- [Task item]: Scan the listing below. Return every line containing the string "click".

- [Dataset records]:
○ ○ ○ ○ ○ ○ ○

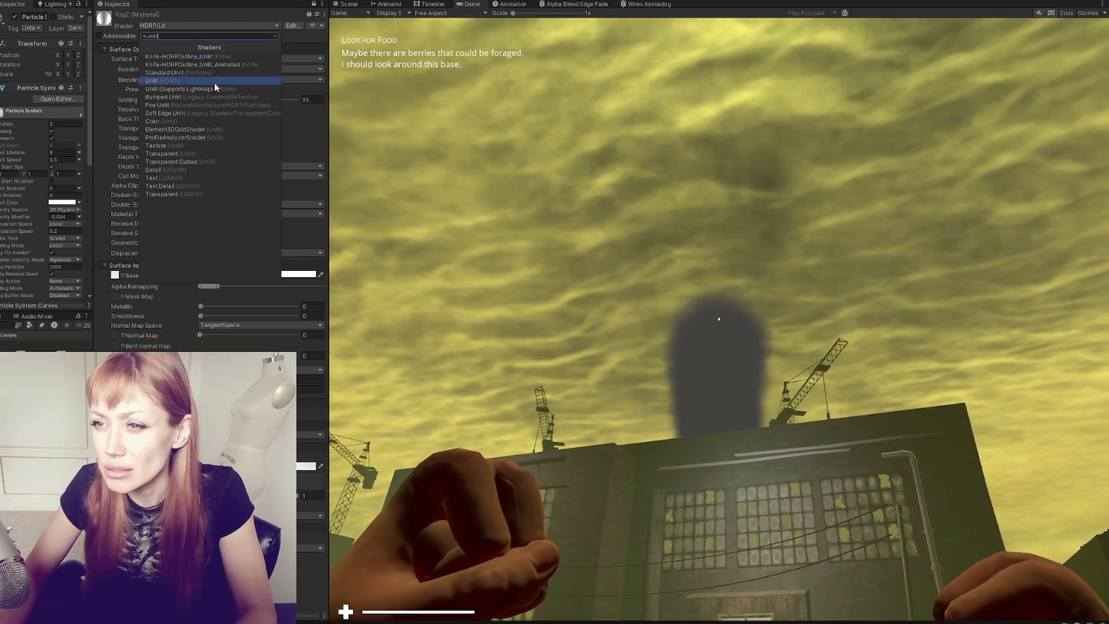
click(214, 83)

○ ○ ○ ○ ○ ○ ○

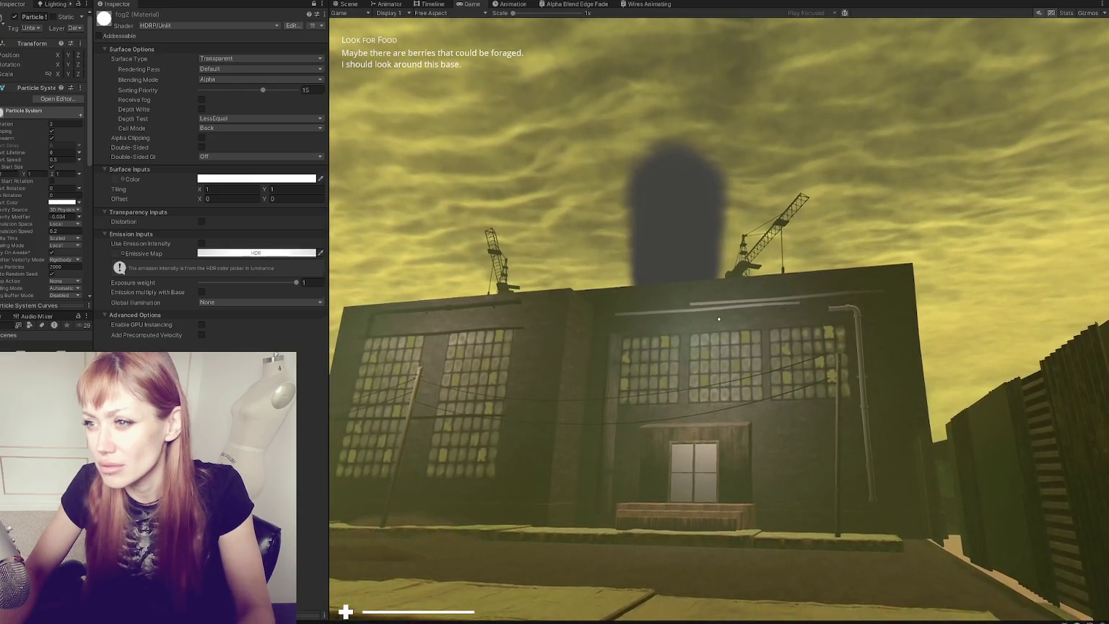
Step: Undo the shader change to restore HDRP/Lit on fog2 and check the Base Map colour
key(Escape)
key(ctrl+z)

○ ○ ○ ○ ○ ○ ○

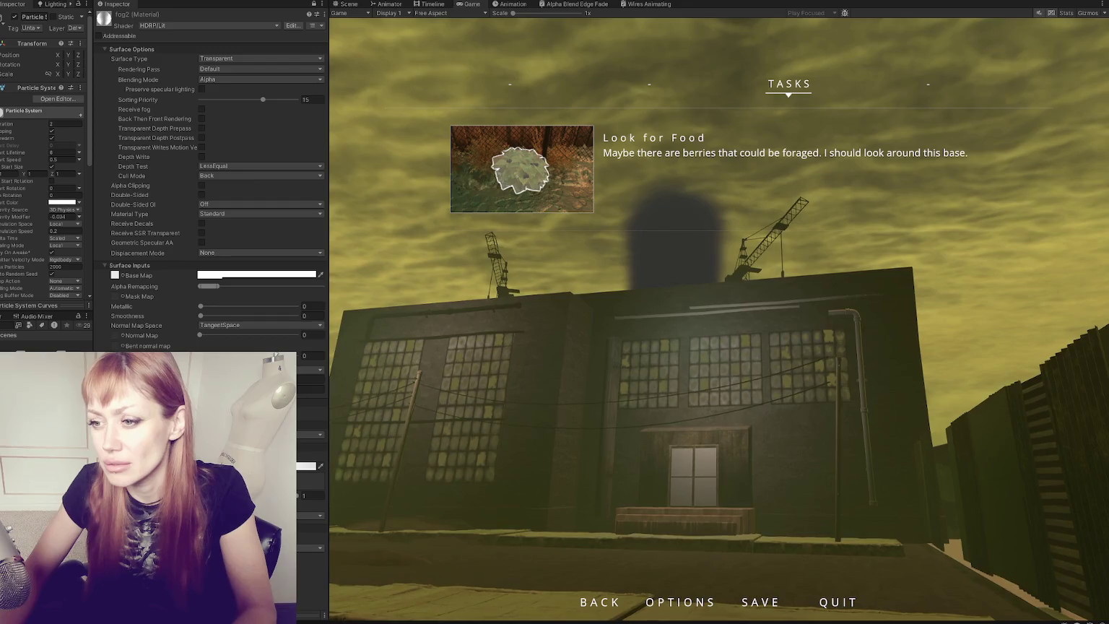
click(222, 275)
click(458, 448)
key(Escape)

○ ○ ○ ○ ○ ○ ○

- [Response box]:
click(214, 83)
click(222, 275)
click(458, 448)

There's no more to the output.